Task statement :: Scan the data below for the string "thing". Copy every line where it appears.

Entries provided ::
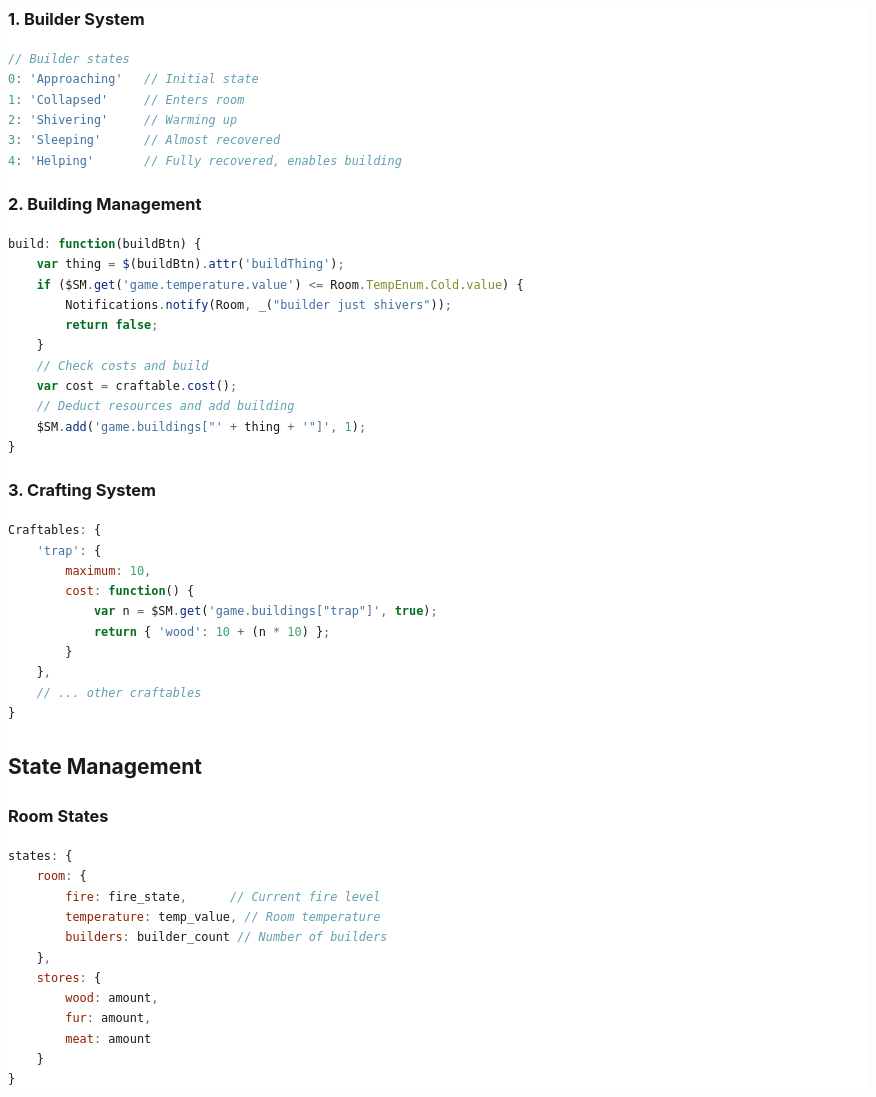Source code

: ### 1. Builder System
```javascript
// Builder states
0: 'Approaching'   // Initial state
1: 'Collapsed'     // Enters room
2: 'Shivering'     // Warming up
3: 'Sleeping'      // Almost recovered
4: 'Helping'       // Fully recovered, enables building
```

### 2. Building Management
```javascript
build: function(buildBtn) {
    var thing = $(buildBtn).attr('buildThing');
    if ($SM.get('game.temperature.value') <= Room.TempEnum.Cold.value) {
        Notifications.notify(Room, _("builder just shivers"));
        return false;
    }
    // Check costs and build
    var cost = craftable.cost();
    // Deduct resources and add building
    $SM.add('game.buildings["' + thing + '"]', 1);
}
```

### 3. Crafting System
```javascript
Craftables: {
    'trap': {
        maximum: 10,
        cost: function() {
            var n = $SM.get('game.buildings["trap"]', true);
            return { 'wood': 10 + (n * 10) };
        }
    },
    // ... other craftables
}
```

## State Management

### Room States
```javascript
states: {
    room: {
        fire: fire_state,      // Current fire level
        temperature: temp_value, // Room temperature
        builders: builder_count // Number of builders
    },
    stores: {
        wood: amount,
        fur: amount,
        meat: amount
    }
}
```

Response to this task ::
    var thing = $(buildBtn).attr('buildThing');
    $SM.add('game.buildings["' + thing + '"]', 1);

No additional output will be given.